Por óbvio, aos empresários irregulares não se conferem certas prerrogativas ou direitos que são inerentes à condição de regularidade empresarial, como a ausência de personificação, a responsabilidade ilimitada, a impossibilidade de requererem recuperação judicial etc.

Há, portanto, duas alternativas postas à disposição dos interessados em ingressar regularmente no mercado para o desenvolvimento de uma típica atividade empresarial, com a prévia inscrição na Junta Comercial: Iniciar uma atividade empresarial como empresário individual, sem se consorciar com outrem, ou, constituir uma sociedade empresária, ordinariamente plural quanto ao número de participantes.

No direito societário atual, decorrente das alterações introduzidas pela Lei 13.874 de 20 de setembro de 2019 (Declaração de Direitos de Liberdade Econômica), a atividade empresarial poderá ainda ser desenvolvida por uma única pessoa, natural ou jurídica, ao constituir uma Sociedade Limitada Unipessoal, como autoriza o novo §1º do artigo 1.052 do Código Civil.[4]

Excluída a hipótese de constituição de uma Sociedade Limitada Unipessoal, a pessoa natural que optar pelo exercício de atividade empresarial, sem sócios, contará atualmente com duas alternativas: Inscrever-se na Junta Comercial como empresário pessoa natural, ou como pessoa jurídica optante do sistema da Empresa Individual de Responsabilidade Limitada - EIRELI.

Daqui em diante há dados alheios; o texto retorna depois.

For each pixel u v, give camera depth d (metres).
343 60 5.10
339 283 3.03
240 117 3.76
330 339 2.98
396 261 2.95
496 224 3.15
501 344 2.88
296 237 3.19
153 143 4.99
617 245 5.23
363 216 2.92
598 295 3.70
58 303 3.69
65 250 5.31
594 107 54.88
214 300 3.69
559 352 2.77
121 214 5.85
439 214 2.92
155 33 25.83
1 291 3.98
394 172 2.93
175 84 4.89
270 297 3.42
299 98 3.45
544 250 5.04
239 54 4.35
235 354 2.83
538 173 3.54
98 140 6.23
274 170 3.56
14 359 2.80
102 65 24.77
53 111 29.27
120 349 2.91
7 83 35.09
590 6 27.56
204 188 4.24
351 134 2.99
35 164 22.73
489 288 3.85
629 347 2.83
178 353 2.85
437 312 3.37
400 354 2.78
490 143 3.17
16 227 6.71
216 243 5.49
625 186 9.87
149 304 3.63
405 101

Tal cenário, contudo, quanto às citadas opções de inscrição são relativamente recentes, pois até o advento da Lei 12.441 de 11 de julho de 2011, que introduziu em nosso sistema a existência da Empresa Individual de Responsabilidade Limitada - EIRELI, a pessoa natural interessada em inaugurar por si uma atividade empresarial sem se consorciar com outrem, contava com apenas uma alternativa de inscrição junto aos órgãos regulares de registro de empresas, qual seja, a de se inscrever como empresário sem personalidade jurídica.

A EIRELI trouxe uma importante inovação, oportunizando à pessoa natural constituir regular empresa com personalidade jurídica e responsabilidade limitada, sem a necessidade de se consorciar com outrem, já que antes da vigência da Lei 12.441/2011, a única forma de personificação e limitação de responsabilidade se dava pela constituição de sociedades empresárias, pela sociedade Limitada ou Anônima.

Todavia, e a despeito dos evidentes atrativos que a EIRELI e a Sociedade Limitada Unipessoal anunciam aos interessados em aderir aos seus sistemas, faculta-se à pessoa natural que pretenda se tornar um regular empresário, simplesmente se inscrever na Junta Comercial sem que adira à sobredita Empresa Individual de Responsabilidade Limitada ou à Sociedade Limitada Unipessoal.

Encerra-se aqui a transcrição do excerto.